AUFGABE A: Zählen Sie die Zeilen der Datensätze, in denen die Zeichenfolge „zdjęcia“ vorkommt. Geben Sie nur diese Anzahl an.
--- SEITENAUSZUG ---
Nun traten zwei Probleme hinzu: Nachdem der EuGH|2 die Listung der türkischen DHKP-C (Devrimci Halk Kurtuluş Partisi-Cephesi = Revolutionäre Volksbefreiungspartei-Front) für die Zeit vor dem 29. Juni 2007 wegen eklatanter Begründungsmängel für nichtig erklärt hat und auch die Listung der LTTE vor diesem Zeitpunkt diese Mängel aufwies, hatten Bundesanwaltschaft und OLG Düsseldorf der Verurteilung nur die zeitlich nachfolgenden Listungsbeschlüsse zugrunde gelegt. Ein weitergehender Antrag der Verteidigung auf Vorlage an den EuGH war abgelehnt worden. Gleichwohl arbeiteten in verschiedenen Ländern Europas zahlreiche Kollegen im Rahmen der auch dort gegen mutmaßliche ehemalige Mitglieder der LTTE anhängigen Verfahren weiter mit an dem Problem der Wirksamkeit der Beschlüsse des Rates der EU, mit denen die Aufnahme der LTTE in die Terrorliste nach der VO (EG) 2580/2001 alle sechs Monate erneuert werden muss. So waren beim europäischen Gericht erster Instanz seit 2011 zwei Klagen gegen die Listungsbeschlüsse ab 2011 wegen Begründungsmängeln und der nachstehend geschilderten kriegsvölkerrechtlichen Frage anhängig.

Die Landgerichte den Haag und Neapel hielten eine Qualifizierung der LTTE als terroristische Vereinigung für rechtlich nicht möglich, weil es sich bei ihr um eine Partei eines nicht-internationalen bewaffneten Konflikts im Sinne des Zusatzprotokolls II vom 8. Juli 1977 zu den Genfer Abkommen vom 12. August 1948 handele. Zwar sei es grundsätzlich möglich, dass auch militärische Organisationen terroristische Straftaten begingen. Gleichwohl erlaubten von der LTTE möglicherweise begangene einzelne Aktionen es nicht, sie dem Schutz des humanitären Kriegsvölkerrechts zu entziehen, weil dies dem Zweck des gemeinsamen Artikels 3 der Genfer Konventionen und der inzwischen zum Völkergewohnheitsrecht gewordenen Regeln des Zusatzprotokolls II|3 nach einer möglichst breiten Anwendung zuwider liefe.
--- VERFÜGBARE DATEN ---
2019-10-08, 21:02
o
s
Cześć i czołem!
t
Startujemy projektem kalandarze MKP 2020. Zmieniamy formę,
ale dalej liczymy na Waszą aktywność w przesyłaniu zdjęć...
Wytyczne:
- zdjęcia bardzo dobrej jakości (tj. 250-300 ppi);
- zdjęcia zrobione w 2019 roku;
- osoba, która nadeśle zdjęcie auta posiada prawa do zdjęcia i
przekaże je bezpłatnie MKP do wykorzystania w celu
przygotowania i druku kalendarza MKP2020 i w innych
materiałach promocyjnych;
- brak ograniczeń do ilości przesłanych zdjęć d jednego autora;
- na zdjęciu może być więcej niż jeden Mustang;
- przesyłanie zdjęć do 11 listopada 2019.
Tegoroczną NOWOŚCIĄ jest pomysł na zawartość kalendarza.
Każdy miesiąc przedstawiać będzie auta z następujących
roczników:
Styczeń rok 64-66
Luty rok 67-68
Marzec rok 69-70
---
--- VERFÜGBARE DATEN ---
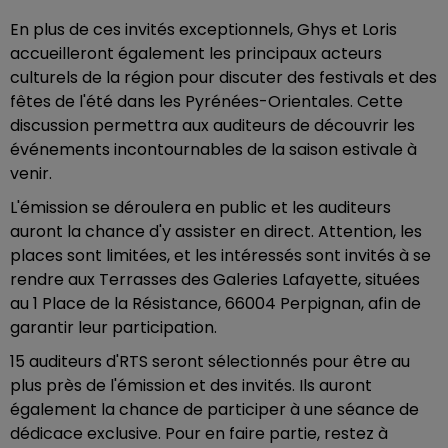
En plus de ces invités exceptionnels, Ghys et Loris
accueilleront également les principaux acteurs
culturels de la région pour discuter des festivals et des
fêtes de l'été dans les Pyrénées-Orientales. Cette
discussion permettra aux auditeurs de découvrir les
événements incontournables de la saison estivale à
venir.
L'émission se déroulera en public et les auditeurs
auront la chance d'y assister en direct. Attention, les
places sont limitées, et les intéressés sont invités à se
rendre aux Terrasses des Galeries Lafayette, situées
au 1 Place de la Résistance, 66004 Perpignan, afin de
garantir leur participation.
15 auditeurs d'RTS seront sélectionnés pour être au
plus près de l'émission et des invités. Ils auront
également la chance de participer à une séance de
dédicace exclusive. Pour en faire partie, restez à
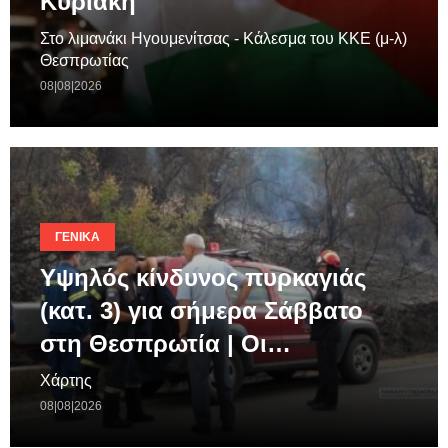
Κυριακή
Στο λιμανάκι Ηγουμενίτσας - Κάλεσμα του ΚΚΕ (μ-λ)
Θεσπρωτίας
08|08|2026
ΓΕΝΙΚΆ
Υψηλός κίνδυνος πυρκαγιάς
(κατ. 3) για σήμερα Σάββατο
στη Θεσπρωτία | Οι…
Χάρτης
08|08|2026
---
--- VERFÜGBARE DATEN ---
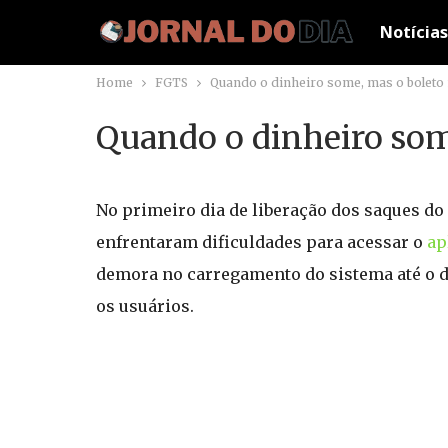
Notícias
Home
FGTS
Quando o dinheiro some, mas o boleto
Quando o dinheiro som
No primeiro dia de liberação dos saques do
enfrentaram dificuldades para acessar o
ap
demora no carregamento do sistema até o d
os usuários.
---
AUFGABE B: Geben Sie aus dem Auszug über die Terrorlistung der LTTE den Abschnitt wortgetreu aus, der bei „Die Landgerichte den“ beginnt und bei „Anwendung zuwider liefe.“ endet.

ANTWORTBEREICH A: 3

ANTWORTBEREICH B:
Die Landgerichte den Haag und Neapel hielten eine Qualifizierung der LTTE als terroristische Vereinigung für rechtlich nicht möglich, weil es sich bei ihr um eine Partei eines nicht-internationalen bewaffneten Konflikts im Sinne des Zusatzprotokolls II vom 8. Juli 1977 zu den Genfer Abkommen vom 12. August 1948 handele. Zwar sei es grundsätzlich möglich, dass auch militärische Organisationen terroristische Straftaten begingen. Gleichwohl erlaubten von der LTTE möglicherweise begangene einzelne Aktionen es nicht, sie dem Schutz des humanitären Kriegsvölkerrechts zu entziehen, weil dies dem Zweck des gemeinsamen Artikels 3 der Genfer Konventionen und der inzwischen zum Völkergewohnheitsrecht gewordenen Regeln des Zusatzprotokolls II|3 nach einer möglichst breiten Anwendung zuwider liefe.